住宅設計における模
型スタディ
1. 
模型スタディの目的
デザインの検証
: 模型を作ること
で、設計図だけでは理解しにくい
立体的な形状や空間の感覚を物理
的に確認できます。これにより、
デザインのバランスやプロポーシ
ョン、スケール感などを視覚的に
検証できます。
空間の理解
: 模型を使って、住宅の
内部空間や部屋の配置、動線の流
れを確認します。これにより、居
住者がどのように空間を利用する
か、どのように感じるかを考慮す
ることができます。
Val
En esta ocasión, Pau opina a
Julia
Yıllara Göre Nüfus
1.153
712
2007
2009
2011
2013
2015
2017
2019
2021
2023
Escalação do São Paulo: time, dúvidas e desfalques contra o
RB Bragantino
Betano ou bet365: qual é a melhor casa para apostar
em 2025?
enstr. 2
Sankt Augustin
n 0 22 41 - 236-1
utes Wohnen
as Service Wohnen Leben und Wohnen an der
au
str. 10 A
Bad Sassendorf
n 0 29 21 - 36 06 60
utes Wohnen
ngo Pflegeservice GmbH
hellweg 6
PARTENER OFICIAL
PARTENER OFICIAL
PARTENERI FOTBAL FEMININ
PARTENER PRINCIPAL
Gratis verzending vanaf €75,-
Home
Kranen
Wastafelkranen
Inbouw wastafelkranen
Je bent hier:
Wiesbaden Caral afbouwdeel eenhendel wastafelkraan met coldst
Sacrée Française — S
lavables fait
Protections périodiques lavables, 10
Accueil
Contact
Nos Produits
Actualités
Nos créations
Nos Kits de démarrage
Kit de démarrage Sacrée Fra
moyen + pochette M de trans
-.-.-
* **Task details**: Identify each line of the material where the word "Sacrée" shows up, and copy it.

* **Response to the exercise**:
Sacrée Française — S
Kit de démarrage Sacrée Fra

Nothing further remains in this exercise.